### List of tasks
(a) In the IBM earnings article, restate the paragraph beginning "Krishna kicked off the meeting" as a short bulleted list that keeps its main facts.
(b) According to the IBM earnings article, how many deals worth more than $100 million each did IBM sign in the third quarter?
(c) Write the next part of the IBM earnings article, picking up after its final sentence.

### Supplied passage

***

Continuing with the good news-bad news, the company reported its cloud and cognitive software revenues, which includes Red Hat and cognitive applications, rose 7% largely on the performance of Red Hat. But its Global Business Services unit only generated $4.0 billion in revenues, which is down 5% due to the underperformance of its application management and consulting business.

Another dollop of bad news was overall revenues fell for the third consecutive quarter, this time falling 2.6% to $17.6 billion compared to last year's third quarter.

"With COVID-19 affecting much of IBM's customer base, more than other competitors given its prominence in the transportation and retail sectors, it still showed growth in the cloud and AI segments," said Daniel Elman, research manager at Nucleus Research Inc. "When airlines and retail businesses are back at pre-pandemic health, it should see a sharp uptick in performance to complement this growth as these businesses increase investment in technology modernization projects."

Arvind Krishna, IBM CEOArvind Krishna

Speaking to financial analysts, IBM CEO Arvind Krishna attributed much of the rise in cloud and software revenues to large corporate accounts buying into its hybrid cloud strategy with Red Hat.

"The strong performance of our cloud business, led by Red Hat, underscores the growing client adoption of our open hybrid cloud platform," Krishna said. He pointed to 11 deals IBM signed in the third quarter, each in excess of $100 million, with eight of those deals made by the company's managed infrastructure services group.

Nucleus Research's Elman backed Krishna's optimism, saying the company has carved out a solid niche in the hybrid cloud market with decades of experience in dealing with Fortune 100 accounts, many of which have digital transformation projects underway.

"We see AWS and Azure focusing more of their attention on hybrid," Elman said. "IBM should have an advantage in this space as hybrid has been its focus for years and it has the most enterprise hardware expertise to integrate in these hybrid environments."

IBM CEO clarifies managed services spinoff goals

Krishna kicked off the meeting addressing IBM's decision to spin off the $19 billion managed infrastructure portion of its Global Technology Services business into a new public company sometime late next year. The move is designed to allow both IBM and the new company, or NewCo, to better focus on a number of cloud and AI initiatives based on Red Hat offerings, particularly its OpenShift platform.

We see AWS and Azure focusing more of their attention on hybrid. IBM should have an advantage in this space as hybrid has been its focus for years.

***

### Raw data

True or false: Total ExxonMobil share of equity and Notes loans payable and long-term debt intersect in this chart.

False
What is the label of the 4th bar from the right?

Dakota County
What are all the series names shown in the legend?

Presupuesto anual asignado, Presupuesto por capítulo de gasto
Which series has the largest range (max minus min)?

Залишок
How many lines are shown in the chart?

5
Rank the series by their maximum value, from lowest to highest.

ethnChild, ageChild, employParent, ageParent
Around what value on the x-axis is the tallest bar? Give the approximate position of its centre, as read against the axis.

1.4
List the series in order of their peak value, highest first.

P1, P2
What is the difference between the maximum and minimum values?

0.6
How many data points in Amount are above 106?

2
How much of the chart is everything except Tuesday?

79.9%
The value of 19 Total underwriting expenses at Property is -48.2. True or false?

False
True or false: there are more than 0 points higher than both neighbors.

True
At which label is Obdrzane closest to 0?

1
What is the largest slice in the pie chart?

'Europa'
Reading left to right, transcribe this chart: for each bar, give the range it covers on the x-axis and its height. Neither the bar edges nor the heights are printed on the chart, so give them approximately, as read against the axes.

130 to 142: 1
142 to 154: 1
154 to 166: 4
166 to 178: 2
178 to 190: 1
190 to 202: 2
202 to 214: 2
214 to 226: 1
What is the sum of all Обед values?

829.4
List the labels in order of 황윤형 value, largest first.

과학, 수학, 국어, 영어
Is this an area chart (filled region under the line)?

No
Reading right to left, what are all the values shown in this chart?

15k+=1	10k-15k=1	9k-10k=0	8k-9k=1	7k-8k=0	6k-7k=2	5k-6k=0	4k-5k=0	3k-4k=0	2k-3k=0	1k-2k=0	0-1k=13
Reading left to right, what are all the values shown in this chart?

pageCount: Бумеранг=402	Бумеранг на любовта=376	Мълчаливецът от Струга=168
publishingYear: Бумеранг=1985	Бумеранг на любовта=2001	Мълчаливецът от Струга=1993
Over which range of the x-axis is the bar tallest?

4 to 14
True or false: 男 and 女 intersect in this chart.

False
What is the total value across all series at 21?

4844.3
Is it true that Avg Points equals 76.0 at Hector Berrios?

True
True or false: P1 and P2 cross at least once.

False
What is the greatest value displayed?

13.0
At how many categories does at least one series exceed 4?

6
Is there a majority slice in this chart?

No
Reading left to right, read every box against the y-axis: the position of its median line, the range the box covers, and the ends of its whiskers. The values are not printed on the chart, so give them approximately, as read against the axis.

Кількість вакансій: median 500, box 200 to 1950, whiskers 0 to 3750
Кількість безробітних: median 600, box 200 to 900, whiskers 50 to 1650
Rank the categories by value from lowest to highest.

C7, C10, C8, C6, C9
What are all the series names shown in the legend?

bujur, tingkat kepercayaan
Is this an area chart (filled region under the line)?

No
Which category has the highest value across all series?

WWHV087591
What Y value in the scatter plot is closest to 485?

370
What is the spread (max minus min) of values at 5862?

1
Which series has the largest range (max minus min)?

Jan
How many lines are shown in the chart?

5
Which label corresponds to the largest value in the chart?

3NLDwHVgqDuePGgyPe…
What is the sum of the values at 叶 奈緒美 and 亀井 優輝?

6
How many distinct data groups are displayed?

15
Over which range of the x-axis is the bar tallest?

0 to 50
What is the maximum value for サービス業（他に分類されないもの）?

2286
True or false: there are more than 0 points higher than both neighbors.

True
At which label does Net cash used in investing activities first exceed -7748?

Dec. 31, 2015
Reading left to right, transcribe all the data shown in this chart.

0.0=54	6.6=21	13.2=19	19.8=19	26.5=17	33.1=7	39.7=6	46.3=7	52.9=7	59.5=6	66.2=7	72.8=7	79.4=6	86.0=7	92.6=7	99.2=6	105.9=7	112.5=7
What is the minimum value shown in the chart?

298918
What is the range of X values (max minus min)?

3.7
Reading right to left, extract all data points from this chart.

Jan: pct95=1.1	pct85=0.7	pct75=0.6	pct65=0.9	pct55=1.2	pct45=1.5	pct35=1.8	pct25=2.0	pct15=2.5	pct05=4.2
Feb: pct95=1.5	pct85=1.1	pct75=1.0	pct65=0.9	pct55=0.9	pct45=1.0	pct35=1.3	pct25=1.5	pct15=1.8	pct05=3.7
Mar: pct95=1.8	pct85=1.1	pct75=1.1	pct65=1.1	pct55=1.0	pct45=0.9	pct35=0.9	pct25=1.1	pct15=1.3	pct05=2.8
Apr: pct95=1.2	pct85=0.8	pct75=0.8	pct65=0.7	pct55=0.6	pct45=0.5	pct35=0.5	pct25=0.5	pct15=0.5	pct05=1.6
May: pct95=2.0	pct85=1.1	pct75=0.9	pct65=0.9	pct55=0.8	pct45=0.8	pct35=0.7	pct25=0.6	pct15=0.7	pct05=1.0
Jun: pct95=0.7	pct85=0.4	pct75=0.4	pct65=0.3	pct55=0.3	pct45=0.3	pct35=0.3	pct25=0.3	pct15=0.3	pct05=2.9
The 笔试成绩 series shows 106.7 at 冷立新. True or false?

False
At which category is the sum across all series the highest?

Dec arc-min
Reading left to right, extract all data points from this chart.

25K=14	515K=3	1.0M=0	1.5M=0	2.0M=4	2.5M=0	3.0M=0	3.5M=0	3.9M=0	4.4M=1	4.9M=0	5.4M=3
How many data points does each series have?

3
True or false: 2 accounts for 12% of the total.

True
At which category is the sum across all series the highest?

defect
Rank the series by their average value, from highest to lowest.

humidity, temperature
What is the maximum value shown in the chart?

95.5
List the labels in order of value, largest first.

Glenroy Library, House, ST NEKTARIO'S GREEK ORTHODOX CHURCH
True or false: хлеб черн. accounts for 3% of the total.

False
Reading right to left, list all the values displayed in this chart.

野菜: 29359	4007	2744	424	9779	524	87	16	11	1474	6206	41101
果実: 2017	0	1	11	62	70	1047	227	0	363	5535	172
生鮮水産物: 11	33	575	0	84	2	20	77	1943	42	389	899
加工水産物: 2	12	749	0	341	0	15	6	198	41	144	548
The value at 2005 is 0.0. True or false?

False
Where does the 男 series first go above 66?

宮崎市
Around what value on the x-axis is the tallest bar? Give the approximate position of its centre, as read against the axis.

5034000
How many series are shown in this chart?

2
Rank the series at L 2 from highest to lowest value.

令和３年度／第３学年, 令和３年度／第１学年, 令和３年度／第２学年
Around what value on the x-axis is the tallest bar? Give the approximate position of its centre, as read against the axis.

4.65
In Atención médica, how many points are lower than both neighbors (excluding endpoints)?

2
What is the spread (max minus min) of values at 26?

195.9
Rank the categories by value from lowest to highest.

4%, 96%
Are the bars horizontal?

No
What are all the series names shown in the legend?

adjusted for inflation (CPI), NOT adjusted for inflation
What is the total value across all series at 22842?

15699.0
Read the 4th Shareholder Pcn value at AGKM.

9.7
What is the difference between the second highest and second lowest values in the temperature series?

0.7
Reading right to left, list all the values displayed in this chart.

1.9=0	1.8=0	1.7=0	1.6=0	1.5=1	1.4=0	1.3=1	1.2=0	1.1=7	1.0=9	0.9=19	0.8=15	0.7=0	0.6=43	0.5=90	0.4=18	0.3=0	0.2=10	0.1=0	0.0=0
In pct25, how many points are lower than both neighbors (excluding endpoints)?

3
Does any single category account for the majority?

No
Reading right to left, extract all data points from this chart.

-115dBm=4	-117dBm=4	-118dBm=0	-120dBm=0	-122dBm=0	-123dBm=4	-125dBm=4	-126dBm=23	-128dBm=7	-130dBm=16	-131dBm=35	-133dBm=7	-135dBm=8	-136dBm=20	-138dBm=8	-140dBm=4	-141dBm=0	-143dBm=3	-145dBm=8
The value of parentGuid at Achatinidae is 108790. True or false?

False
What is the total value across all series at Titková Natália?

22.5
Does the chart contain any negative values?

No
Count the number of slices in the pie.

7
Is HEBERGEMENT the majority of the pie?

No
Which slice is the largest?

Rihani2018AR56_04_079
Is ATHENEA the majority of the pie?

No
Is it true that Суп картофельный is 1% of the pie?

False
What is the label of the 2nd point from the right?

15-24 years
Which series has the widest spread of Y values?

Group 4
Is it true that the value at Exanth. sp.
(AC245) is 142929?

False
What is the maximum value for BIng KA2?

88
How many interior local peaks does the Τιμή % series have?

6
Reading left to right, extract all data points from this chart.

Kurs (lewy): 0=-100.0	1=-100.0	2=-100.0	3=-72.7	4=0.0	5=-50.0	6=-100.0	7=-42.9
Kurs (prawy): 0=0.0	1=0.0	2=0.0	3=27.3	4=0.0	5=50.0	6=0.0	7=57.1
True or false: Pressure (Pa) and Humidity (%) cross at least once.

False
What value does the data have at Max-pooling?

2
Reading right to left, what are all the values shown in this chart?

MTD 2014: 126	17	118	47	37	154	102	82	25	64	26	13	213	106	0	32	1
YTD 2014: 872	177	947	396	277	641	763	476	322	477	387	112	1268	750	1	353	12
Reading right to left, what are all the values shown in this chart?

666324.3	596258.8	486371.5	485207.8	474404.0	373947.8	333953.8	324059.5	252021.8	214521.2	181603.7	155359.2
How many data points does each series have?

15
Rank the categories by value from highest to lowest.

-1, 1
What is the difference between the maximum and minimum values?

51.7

***

### Activity answers
(a)
- Krishna opened the meeting by addressing IBM's plan to spin off the $19 billion managed infrastructure portion of its Global Technology Services business.
- That portion will become a new public company sometime late next year.
- The split is meant to let both IBM and the new company, or NewCo, focus better on cloud and AI initiatives based on Red Hat offerings, particularly OpenShift.

(b) IBM signed 11 such deals.

(c)
Daniel ElmanResearch manager, Nucleus Research Inc.

The upcoming split will give each company more agility to focus on their respective financial models and also give each of them greater freedom to partner with third parties and to better align their "capital structures to a specific strategic area," Krishna said.

"We've had a comprehensive outreach to our clients and heard back from over 200 of our top clients, many of whom I have spoken to personally," Krishna said. "The vast majority of them understand the strategy we are undertaking and they see this as an opportunity to further strengthen our go-to-market initiatives in both hybrid cloud and AI," he said.

While Krishna believes IBM and NewCo can compete successfully on their own, some analysts point out NewCo has some work ahead of it given how revenues have fallen the past several years as IBM users have moved to the cloud. The managed services group made a healthy living supporting on-premises environments.

"Frankly, I think IBM underinvested in that business and didn't take cost out as fast as they could have," said Ted Schadler, vice president and principal analyst at Forrester Research. "They didn't deliver enough stability and needed to provide more insight and strategy assistance to customers. It was a missed opportunity, but they can go back and fix that," he said.

In other business segments IBM reported that its Global Technology Services group had revenues of $6.5 billion, down 4%. The Global Financing unit, which includes financing and used equipment sales, had revenues of $273 million, down 20%. Part of the reason for the steep drop off is the winding down of OEM commercial financing, IBM said.